Les juges dissidents considèrent, contrairement à la majorité, que la requête était recevable. L’association serait victime car elle aurait été « obligée de changer de comportement sous peine de poursuites ou de sanctions » et « fait partie d’une catégorie de personnes subissant (…) directement les effets de la législation » (pts. 5 et 6 de l’opinion dissidente). L’association n’aurait également pas bénéficié, au regard de la jurisprudence interne, d’un recours effectif (pt. 7).

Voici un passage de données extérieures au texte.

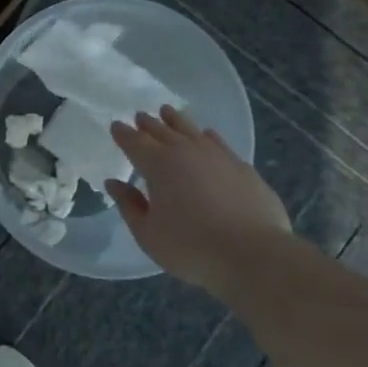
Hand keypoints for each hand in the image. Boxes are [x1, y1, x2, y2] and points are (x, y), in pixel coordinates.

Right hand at [107, 106, 294, 293]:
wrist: (253, 254)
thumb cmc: (191, 247)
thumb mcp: (148, 234)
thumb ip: (129, 205)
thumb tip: (114, 183)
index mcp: (157, 164)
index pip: (134, 142)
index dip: (123, 133)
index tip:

Sur le fond, les juges dissidents rejoignent la position de l’arrêt de chambre du 15 mars 2022, qui a considéré que la restriction était une « mesure radicale qui exige une justification solide et un contrôle particulièrement sérieux » (Communauté genevoise d’action syndicale c/ Suisse, préc., pt. 85) et que « les tribunaux internes n’ont pas procédé à un contrôle effectif des mesures litigieuses pendant la période pertinente » (même arrêt, pt. 91). L’opinion dissidente défend donc la violation de l’article 11 de la Convention.

Références :

 CEDH 15 mars 2022, Communauté genevoise d’action syndicale c/ Suisse, n° 21881/20 AJDA 2022. 555 ; ibid. 1892, chron. L. Burgorgue-Larsen ; D. 2022. 1130, note M. Afroukh et J.-P. Marguénaud ; JA 2023, n° 683, p. 33, étude X. Delpech.

■ CEDH gd. ch., 17 juill. 2014, Valentin Campeanu c/ Roumanie, n° 47848/08 AJDA 2014. 1763, chron. L. Burgorgue-Larsen.